Ambulans karakol önüne yanaşıp kapattı sirenlerini. Kamil tekerlekli sandalyeye oturmuş battaniyesine sıkı sıkı sarılmıştı. Paramedik sarsmadan dikkatle sandalyeyi ittirerek Kamil’i nöbetçi memurun yanına götürdü. Polis sorguyu bitirip ifadesini aldıktan sonra ölüm ilanını iptal etti. Dosyayı toparlarken “Yakınlarına ulaşın,” diye talimat verdi. Ambulans karakoldan ayrılırken Kamil ikram edilen kahvesini içiyordu. Kapıda nöbetçi memurla konuşan abisini görüp el salladı. Boryslaw ve Dobieslaw şaşırmışlardı. Coşkuyla kucakladılar Kamil’i. Koluna girip kaldırdılar. Boryslaw tutanakları imzalamağa memurun yanına giderken Janecska gözyaşları içinde “Kamill,” diye seslenerek koridorda koşuyordu. Kamil oturduğu yerden kalktı. Janecska nişanlısına sarılıp öptü. Boryslaw teslim tutanağının kopyasını katlayıp cebine koyarken aralarına “Çifte kumrular ayrılın bakalım,” diye girdi. “Kamil, başladığın işi bitir.”  Dobieslaw neşeyle “Barı aradım.

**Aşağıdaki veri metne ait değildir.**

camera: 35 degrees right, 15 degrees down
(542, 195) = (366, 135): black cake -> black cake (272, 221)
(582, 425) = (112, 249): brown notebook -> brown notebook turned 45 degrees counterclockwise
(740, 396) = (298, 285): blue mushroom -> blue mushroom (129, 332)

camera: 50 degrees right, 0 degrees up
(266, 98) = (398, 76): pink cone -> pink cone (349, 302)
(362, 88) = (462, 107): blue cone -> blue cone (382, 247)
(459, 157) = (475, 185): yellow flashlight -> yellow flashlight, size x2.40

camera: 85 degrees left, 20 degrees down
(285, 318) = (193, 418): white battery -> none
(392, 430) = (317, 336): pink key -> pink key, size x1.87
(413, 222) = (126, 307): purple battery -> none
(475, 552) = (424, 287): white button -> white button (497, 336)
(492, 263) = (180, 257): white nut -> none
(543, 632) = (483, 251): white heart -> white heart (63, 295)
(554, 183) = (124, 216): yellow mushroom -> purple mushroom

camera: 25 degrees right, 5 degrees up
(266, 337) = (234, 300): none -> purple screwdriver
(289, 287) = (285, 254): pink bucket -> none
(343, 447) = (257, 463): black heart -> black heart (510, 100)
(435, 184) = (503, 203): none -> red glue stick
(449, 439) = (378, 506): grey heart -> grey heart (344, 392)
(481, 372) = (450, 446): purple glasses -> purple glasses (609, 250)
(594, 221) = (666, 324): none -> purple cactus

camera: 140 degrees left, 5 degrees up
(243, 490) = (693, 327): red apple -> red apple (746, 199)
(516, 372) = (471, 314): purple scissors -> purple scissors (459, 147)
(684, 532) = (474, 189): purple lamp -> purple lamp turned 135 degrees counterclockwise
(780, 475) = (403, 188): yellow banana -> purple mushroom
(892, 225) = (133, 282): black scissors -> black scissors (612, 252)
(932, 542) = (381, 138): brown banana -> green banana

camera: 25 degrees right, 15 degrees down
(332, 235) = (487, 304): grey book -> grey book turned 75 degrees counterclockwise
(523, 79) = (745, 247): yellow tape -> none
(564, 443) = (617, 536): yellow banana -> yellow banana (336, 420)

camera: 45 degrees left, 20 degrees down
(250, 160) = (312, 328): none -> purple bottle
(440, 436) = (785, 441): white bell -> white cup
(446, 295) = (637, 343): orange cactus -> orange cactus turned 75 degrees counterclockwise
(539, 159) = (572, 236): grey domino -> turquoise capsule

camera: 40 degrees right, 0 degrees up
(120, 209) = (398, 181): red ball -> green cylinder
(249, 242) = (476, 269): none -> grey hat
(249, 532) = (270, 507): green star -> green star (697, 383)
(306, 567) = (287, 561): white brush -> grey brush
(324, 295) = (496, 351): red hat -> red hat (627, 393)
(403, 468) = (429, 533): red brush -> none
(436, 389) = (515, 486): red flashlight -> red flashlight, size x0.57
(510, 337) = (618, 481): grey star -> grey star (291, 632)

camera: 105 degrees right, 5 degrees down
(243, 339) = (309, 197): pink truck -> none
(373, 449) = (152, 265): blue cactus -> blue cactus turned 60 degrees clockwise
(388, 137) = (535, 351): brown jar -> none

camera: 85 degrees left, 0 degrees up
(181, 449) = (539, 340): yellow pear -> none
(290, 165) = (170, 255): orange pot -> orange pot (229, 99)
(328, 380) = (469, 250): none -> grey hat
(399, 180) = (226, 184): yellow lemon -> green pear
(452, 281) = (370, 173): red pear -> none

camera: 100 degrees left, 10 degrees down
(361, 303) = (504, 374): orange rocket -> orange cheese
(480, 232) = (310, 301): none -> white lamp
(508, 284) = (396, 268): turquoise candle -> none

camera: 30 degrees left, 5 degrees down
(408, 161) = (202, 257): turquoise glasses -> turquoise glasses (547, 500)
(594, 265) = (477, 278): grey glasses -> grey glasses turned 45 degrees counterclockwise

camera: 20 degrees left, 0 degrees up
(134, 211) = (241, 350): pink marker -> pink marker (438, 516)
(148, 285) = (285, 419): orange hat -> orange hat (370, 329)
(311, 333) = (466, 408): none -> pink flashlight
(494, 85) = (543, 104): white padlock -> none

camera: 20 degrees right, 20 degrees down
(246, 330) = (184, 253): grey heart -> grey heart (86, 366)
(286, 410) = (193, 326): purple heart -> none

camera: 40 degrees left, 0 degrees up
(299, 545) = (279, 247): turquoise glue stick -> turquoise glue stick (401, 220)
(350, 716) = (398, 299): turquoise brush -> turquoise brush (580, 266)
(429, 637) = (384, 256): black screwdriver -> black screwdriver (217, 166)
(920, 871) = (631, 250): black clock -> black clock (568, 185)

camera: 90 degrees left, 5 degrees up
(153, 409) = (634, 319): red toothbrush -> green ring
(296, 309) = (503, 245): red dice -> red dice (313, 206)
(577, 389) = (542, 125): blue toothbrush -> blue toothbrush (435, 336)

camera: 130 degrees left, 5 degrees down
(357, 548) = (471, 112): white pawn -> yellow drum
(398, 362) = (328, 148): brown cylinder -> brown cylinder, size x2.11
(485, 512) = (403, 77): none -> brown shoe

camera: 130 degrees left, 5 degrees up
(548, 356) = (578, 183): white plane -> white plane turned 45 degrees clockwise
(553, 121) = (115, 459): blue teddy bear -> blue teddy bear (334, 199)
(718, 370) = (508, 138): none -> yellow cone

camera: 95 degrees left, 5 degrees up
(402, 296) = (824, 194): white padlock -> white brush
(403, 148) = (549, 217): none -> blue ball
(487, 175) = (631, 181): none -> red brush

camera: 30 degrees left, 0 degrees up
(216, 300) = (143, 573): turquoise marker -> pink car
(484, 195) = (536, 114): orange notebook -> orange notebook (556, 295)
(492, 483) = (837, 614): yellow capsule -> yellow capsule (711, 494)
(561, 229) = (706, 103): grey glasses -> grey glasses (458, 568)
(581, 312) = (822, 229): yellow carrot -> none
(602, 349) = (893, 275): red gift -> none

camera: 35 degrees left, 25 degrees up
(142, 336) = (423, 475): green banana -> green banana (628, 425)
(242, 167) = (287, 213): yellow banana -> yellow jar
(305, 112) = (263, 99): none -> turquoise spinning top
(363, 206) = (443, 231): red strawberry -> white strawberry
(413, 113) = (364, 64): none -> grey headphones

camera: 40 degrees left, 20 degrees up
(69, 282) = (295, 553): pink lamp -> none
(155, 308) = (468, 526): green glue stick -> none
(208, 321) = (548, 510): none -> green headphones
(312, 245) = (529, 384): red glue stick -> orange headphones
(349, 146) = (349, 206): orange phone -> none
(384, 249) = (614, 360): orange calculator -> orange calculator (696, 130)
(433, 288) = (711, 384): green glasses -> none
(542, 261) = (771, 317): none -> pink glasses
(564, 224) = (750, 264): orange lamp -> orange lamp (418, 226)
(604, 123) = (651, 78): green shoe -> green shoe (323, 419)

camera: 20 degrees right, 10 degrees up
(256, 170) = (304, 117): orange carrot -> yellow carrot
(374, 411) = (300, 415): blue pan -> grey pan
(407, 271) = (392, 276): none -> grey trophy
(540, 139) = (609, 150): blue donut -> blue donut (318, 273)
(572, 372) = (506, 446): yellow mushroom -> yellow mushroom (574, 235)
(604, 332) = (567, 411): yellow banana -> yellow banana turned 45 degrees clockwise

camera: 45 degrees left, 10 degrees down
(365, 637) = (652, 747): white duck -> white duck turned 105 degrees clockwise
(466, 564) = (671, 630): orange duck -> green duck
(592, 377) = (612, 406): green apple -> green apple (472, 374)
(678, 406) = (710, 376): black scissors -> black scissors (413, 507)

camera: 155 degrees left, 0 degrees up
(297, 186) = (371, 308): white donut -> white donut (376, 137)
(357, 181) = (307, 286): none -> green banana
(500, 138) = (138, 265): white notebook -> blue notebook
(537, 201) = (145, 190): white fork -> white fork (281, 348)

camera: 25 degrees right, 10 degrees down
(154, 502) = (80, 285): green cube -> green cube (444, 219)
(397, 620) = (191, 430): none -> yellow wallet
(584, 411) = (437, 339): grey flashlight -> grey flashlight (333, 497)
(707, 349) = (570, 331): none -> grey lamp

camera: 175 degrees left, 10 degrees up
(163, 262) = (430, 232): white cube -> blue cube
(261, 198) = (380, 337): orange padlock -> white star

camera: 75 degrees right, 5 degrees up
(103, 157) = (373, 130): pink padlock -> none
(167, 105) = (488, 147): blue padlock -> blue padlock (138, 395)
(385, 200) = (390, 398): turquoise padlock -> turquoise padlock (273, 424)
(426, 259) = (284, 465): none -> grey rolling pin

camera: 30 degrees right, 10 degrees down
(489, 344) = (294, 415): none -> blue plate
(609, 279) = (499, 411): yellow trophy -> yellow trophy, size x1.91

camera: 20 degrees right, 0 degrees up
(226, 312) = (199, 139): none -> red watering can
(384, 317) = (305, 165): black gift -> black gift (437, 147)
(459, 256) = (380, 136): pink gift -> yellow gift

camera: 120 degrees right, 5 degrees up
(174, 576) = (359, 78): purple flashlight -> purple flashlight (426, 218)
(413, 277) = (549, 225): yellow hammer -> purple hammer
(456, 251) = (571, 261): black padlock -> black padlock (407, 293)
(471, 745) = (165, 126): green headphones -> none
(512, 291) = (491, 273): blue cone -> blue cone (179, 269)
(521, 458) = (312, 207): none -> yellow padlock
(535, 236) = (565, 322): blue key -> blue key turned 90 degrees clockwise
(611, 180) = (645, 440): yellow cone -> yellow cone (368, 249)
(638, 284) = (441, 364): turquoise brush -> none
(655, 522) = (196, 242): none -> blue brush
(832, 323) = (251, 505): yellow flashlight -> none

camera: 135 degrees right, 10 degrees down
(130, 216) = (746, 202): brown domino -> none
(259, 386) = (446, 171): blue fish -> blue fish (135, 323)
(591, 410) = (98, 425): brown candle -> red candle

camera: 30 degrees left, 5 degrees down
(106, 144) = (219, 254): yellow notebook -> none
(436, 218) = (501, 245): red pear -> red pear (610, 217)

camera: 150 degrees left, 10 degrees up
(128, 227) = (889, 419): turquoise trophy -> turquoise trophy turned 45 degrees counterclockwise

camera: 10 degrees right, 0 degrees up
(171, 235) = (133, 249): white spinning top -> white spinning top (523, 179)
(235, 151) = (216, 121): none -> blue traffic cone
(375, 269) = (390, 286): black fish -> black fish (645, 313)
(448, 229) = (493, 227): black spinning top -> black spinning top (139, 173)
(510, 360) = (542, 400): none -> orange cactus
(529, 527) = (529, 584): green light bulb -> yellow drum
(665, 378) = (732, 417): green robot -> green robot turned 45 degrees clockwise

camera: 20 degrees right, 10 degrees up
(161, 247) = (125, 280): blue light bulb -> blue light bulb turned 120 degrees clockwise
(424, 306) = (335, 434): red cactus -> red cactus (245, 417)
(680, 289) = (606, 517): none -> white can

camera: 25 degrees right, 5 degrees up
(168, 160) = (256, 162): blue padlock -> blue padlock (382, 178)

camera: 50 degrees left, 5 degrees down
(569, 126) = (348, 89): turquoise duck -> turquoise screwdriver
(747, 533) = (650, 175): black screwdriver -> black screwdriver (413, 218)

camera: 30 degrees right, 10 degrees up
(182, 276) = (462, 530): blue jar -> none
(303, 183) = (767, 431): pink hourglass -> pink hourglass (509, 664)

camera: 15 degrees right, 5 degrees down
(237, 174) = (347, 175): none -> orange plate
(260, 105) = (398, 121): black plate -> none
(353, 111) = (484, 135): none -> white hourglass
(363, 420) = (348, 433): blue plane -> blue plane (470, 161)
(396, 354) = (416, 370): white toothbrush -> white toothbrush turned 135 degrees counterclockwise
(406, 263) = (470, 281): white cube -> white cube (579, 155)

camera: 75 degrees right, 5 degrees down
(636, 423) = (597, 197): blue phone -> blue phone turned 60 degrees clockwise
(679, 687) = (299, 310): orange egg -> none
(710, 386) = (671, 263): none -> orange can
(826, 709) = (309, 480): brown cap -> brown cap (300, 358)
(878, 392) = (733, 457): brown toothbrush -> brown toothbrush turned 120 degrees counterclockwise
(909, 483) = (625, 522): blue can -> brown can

Sabaha kadar bizim için açık kalacaklarmış,” diye bombayı patlattı. Kamil “Morgdan çıkmayı da öğrendim,” diye espri yaparak abisinin peşine takılmıştı ki Janecska “Başladığın işi yarım bırakmayacaksın ama bizi yarım bırakacaksın,” diye sitem etti.
  

Düğün salonu pencerelerinden yayılan ışık düşüyordu çimenlere. Janecska arkadaşını “Marzena, daha iyi olacağım, çok yoruldun,” diye gönderdi. Umutsuz, pastanın başına döndü. Kremayla çiçekler yapıyordu. omzunun üzerinden uzanan bir el gelin ve damadı pastaya dikti. Dönüp baktığında Kamil’le geldi göz göze. Küçük poşetten çıkardığı tentürdiyotla pansuman yapıp sargı beziyle kesik parmağı sardı.